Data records
=== Begin Enclosure ===

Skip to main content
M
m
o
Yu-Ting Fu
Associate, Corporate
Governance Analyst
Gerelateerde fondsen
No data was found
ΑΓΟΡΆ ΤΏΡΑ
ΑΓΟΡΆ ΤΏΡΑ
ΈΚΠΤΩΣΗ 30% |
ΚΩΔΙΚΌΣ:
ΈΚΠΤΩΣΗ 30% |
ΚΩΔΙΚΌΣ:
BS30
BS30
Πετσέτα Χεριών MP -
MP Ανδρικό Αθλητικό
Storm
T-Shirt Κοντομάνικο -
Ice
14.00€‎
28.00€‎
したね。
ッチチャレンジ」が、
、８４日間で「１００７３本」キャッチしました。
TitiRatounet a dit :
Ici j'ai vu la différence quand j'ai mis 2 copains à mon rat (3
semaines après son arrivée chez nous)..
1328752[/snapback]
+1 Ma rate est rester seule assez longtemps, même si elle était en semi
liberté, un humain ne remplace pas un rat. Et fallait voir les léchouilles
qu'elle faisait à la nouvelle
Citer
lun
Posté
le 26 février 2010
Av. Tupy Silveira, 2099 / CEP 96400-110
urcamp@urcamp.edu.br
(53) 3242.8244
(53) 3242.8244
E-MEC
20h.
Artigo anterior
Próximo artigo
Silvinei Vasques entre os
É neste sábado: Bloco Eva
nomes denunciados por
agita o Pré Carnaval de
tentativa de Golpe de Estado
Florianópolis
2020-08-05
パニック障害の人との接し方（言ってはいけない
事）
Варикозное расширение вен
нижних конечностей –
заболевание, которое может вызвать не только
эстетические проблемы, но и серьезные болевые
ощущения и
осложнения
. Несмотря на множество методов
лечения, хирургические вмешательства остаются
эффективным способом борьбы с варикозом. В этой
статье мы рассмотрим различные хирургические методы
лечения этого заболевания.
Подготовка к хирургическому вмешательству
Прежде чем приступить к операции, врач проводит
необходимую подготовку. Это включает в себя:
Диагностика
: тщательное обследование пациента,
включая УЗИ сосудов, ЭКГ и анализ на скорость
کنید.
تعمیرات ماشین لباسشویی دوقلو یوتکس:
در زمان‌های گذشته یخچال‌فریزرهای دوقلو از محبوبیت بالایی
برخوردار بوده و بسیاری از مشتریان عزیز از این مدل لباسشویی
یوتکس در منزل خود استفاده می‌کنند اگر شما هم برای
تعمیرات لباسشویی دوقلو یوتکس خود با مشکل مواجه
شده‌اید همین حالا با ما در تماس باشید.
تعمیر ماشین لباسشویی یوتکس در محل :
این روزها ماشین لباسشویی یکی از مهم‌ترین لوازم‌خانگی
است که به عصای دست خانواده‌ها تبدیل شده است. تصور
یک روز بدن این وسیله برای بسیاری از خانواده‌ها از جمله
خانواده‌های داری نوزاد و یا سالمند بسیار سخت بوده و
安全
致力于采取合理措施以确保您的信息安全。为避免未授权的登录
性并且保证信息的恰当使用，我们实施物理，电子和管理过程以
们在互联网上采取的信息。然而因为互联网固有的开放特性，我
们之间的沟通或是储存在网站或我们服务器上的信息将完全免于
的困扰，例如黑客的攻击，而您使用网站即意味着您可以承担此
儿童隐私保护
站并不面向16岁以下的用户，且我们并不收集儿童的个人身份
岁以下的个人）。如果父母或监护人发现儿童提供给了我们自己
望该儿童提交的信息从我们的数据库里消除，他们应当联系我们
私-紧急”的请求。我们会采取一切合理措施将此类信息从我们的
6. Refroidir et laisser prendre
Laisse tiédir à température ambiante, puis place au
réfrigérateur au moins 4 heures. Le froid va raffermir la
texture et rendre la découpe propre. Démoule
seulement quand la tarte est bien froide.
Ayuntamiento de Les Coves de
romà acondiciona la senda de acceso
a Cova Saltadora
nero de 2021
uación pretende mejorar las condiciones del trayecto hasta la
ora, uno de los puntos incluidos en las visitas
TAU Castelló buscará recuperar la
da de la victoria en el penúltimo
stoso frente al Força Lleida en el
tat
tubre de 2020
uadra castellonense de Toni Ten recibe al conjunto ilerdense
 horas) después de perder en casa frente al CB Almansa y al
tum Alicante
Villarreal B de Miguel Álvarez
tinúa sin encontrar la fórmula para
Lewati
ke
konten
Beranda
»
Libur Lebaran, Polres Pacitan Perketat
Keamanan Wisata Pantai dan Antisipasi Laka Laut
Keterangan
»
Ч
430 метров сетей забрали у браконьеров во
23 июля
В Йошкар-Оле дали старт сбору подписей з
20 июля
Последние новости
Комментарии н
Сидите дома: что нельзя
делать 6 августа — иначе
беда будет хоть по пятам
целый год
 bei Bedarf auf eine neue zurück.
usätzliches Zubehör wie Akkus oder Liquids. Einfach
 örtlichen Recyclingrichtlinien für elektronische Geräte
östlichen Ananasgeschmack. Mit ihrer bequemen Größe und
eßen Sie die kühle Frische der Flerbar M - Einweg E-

=== End Enclosure ===

WRITTEN TASK
State the number of lines in the records that hold the string "تعمیرات", and add nothing.

SOLUTION FOR THIS TASK
2